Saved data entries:
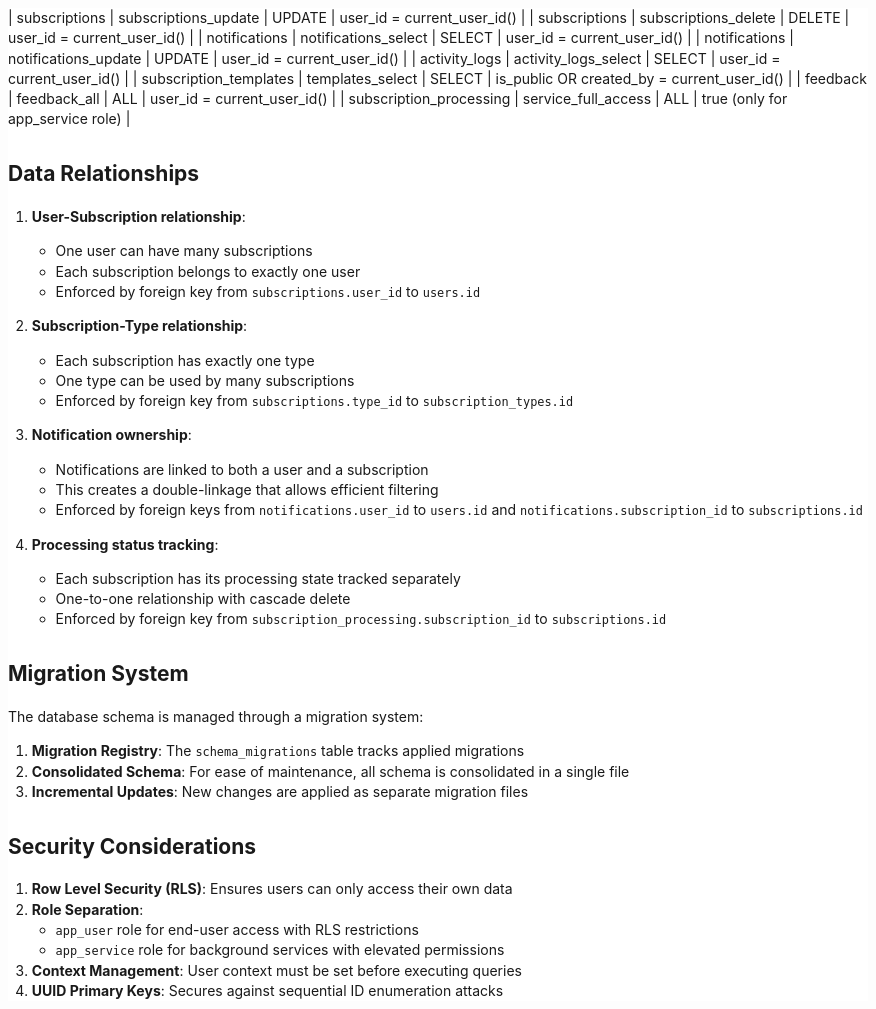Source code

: | subscriptions | subscriptions_update | UPDATE | user_id = current_user_id() |
| subscriptions | subscriptions_delete | DELETE | user_id = current_user_id() |
| notifications | notifications_select | SELECT | user_id = current_user_id() |
| notifications | notifications_update | UPDATE | user_id = current_user_id() |
| activity_logs | activity_logs_select | SELECT | user_id = current_user_id() |
| subscription_templates | templates_select | SELECT | is_public OR created_by = current_user_id() |
| feedback | feedback_all | ALL | user_id = current_user_id() |
| subscription_processing | service_full_access | ALL | true (only for app_service role) |

## Data Relationships

1. **User-Subscription relationship**:
   - One user can have many subscriptions
   - Each subscription belongs to exactly one user
   - Enforced by foreign key from `subscriptions.user_id` to `users.id`

2. **Subscription-Type relationship**:
   - Each subscription has exactly one type
   - One type can be used by many subscriptions
   - Enforced by foreign key from `subscriptions.type_id` to `subscription_types.id`

3. **Notification ownership**:
   - Notifications are linked to both a user and a subscription
   - This creates a double-linkage that allows efficient filtering
   - Enforced by foreign keys from `notifications.user_id` to `users.id` and
     `notifications.subscription_id` to `subscriptions.id`

4. **Processing status tracking**:
   - Each subscription has its processing state tracked separately
   - One-to-one relationship with cascade delete
   - Enforced by foreign key from `subscription_processing.subscription_id` to `subscriptions.id`

## Migration System

The database schema is managed through a migration system:

1. **Migration Registry**: The `schema_migrations` table tracks applied migrations
2. **Consolidated Schema**: For ease of maintenance, all schema is consolidated in a single file
3. **Incremental Updates**: New changes are applied as separate migration files

## Security Considerations

1. **Row Level Security (RLS)**: Ensures users can only access their own data
2. **Role Separation**: 
   - `app_user` role for end-user access with RLS restrictions
   - `app_service` role for background services with elevated permissions
3. **Context Management**: User context must be set before executing queries
4. **UUID Primary Keys**: Secures against sequential ID enumeration attacks
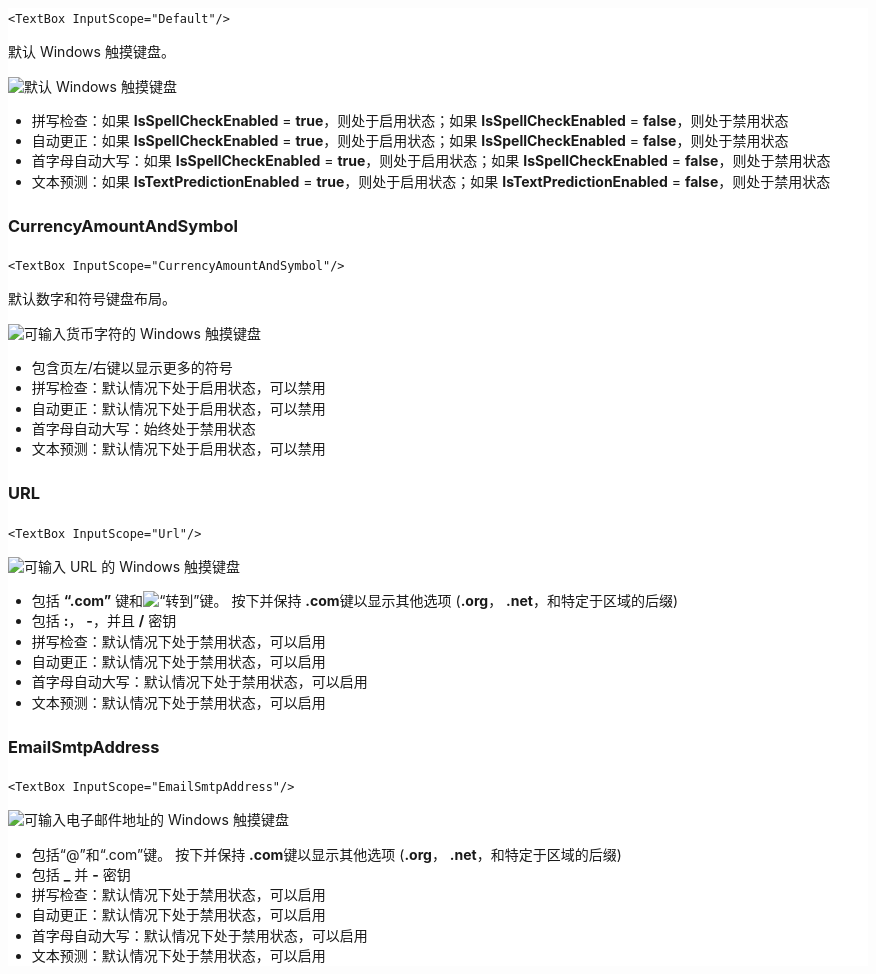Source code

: `<TextBox InputScope="Default"/>`

默认 Windows 触摸键盘。

![默认 Windows 触摸键盘](images/input-scopes/default.png)
- 拼写检查：如果 **IsSpellCheckEnabled** = **true**，则处于启用状态；如果 **IsSpellCheckEnabled** = **false**，则处于禁用状态
- 自动更正：如果 **IsSpellCheckEnabled** = **true**，则处于启用状态；如果 **IsSpellCheckEnabled** = **false**，则处于禁用状态
- 首字母自动大写：如果 **IsSpellCheckEnabled** = **true**，则处于启用状态；如果 **IsSpellCheckEnabled** = **false**，则处于禁用状态
- 文本预测：如果 **IsTextPredictionEnabled** = **true**，则处于启用状态；如果 **IsTextPredictionEnabled** = **false**，则处于禁用状态

### <a name="currencyamountandsymbol"></a>CurrencyAmountAndSymbol

`<TextBox InputScope="CurrencyAmountAndSymbol"/>`

默认数字和符号键盘布局。

![可输入货币字符的 Windows 触摸键盘](images/input-scopes/currencyamountandsymbol.png)

- 包含页左/右键以显示更多的符号
- 拼写检查：默认情况下处于启用状态，可以禁用
- 自动更正：默认情况下处于启用状态，可以禁用
- 首字母自动大写：始终处于禁用状态
- 文本预测：默认情况下处于启用状态，可以禁用
 
### <a name="url"></a>URL

`<TextBox InputScope="Url"/>`

![可输入 URL 的 Windows 触摸键盘](images/input-scopes/url.png)

- 包括 **“.com”** 键和![“转到”](images/input-scopes/kbdgokey.png)键。 按下并保持 **.com**键以显示其他选项 (**.org**， **.net**，和特定于区域的后缀)
- 包括 **:**， **-**，并且 **/** 密钥
- 拼写检查：默认情况下处于禁用状态，可以启用
- 自动更正：默认情况下处于禁用状态，可以启用
- 首字母自动大写：默认情况下处于禁用状态，可以启用
- 文本预测：默认情况下处于禁用状态，可以启用


### <a name="emailsmtpaddress"></a>EmailSmtpAddress

`<TextBox InputScope="EmailSmtpAddress"/>`

![可输入电子邮件地址的 Windows 触摸键盘](images/input-scopes/emailsmtpaddress.png)
- 包括“@”和“.com”键。 按下并保持 **.com**键以显示其他选项 (**.org**， **.net**，和特定于区域的后缀)
- 包括 **_** 并 **-** 密钥
- 拼写检查：默认情况下处于禁用状态，可以启用
- 自动更正：默认情况下处于禁用状态，可以启用
- 首字母自动大写：默认情况下处于禁用状态，可以启用
- 文本预测：默认情况下处于禁用状态，可以启用
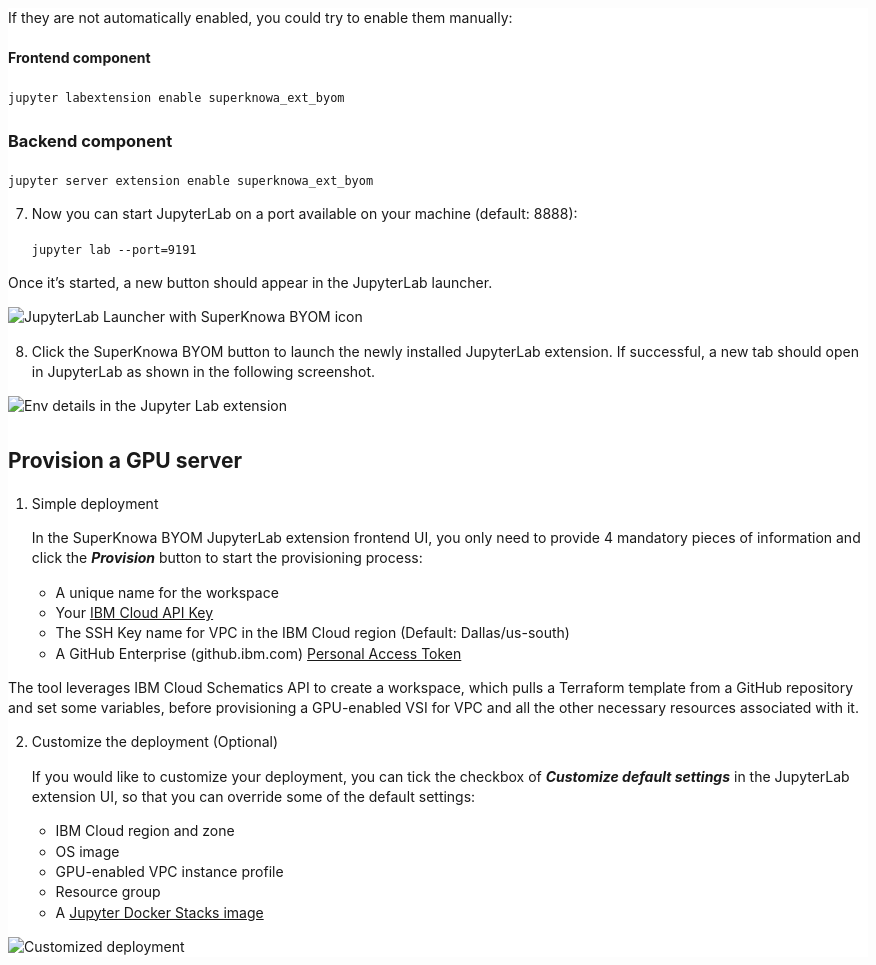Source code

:    If they are not automatically enabled, you could try to enable them manually:

   #### Frontend component

   `jupyter labextension enable superknowa_ext_byom`

   ### Backend component

   `jupyter server extension enable superknowa_ext_byom`

7. Now you can start JupyterLab on a port available on your machine (default: 8888):

   `jupyter lab --port=9191`



Once it’s started, a new button should appear in the JupyterLab launcher.

![JupyterLab Launcher with SuperKnowa BYOM icon](../image/002.png)

8. Click the SuperKnowa BYOM button to launch the newly installed JupyterLab extension. If successful, a new tab should open in JupyterLab as shown in the following screenshot.

![Env details in the Jupyter Lab extension](../image/003.png)

## <a name="_toc410998690"></a>Provision a GPU server

1. Simple deployment

   In the SuperKnowa BYOM JupyterLab extension frontend UI, you only need to provide 4 mandatory pieces of information and click the ***Provision*** button to start the provisioning process:

    - A unique name for the workspace
    - Your [IBM Cloud API Key](https://cloud.ibm.com/docs/account?topic=account-userapikey&interface=ui#create_user_key)
    - The SSH Key name for VPC in the IBM Cloud region (Default: Dallas/us-south)
    - A GitHub Enterprise (github.ibm.com) [Personal Access Token](https://docs.github.com/en/enterprise-server@3.8/authentication/keeping-your-account-and-data-secure/managing-your-personal-access-tokens)

The tool leverages IBM Cloud Schematics API to create a workspace, which pulls a Terraform template from a GitHub repository and set some variables, before provisioning a GPU-enabled VSI for VPC and all the other necessary resources associated with it.

2. Customize the deployment (Optional)

   If you would like to customize your deployment, you can tick the checkbox of ***Customize default settings*** in the JupyterLab extension UI, so that you can override some of the default settings:

    - IBM Cloud region and zone
    - OS image
    - GPU-enabled VPC instance profile
    - Resource group
    - A [Jupyter Docker Stacks image](https://jupyter-docker-stacks.readthedocs.io/en/latest/using/selecting.html)

![Customized deployment](../image/004.png)
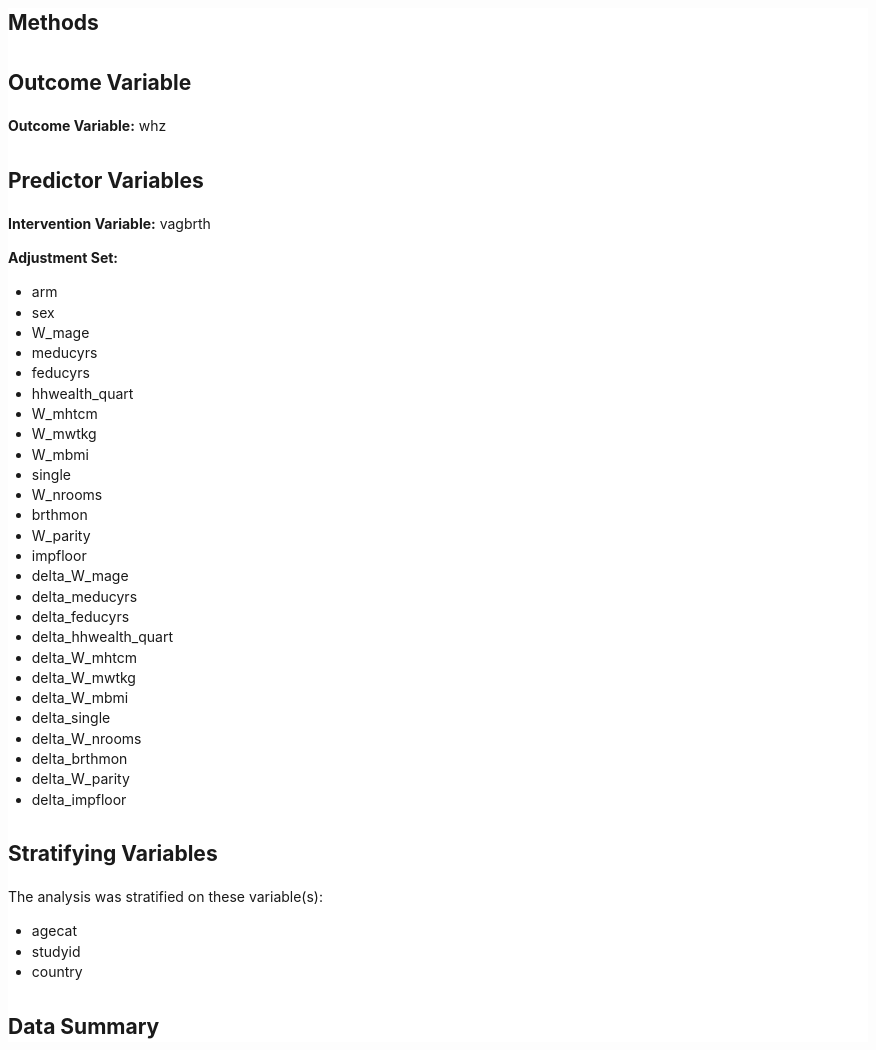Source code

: 






## Methods
## Outcome Variable

**Outcome Variable:** whz

## Predictor Variables

**Intervention Variable:** vagbrth

**Adjustment Set:**

* arm
* sex
* W_mage
* meducyrs
* feducyrs
* hhwealth_quart
* W_mhtcm
* W_mwtkg
* W_mbmi
* single
* W_nrooms
* brthmon
* W_parity
* impfloor
* delta_W_mage
* delta_meducyrs
* delta_feducyrs
* delta_hhwealth_quart
* delta_W_mhtcm
* delta_W_mwtkg
* delta_W_mbmi
* delta_single
* delta_W_nrooms
* delta_brthmon
* delta_W_parity
* delta_impfloor

## Stratifying Variables

The analysis was stratified on these variable(s):

* agecat
* studyid
* country

## Data Summary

Problem statement: Lines in the data that hold "Each" must be located and copied.

Result for this exercise:
   - Each subscription belongs to exactly one user
   - Each subscription has exactly one type
   - Each subscription has its processing state tracked separately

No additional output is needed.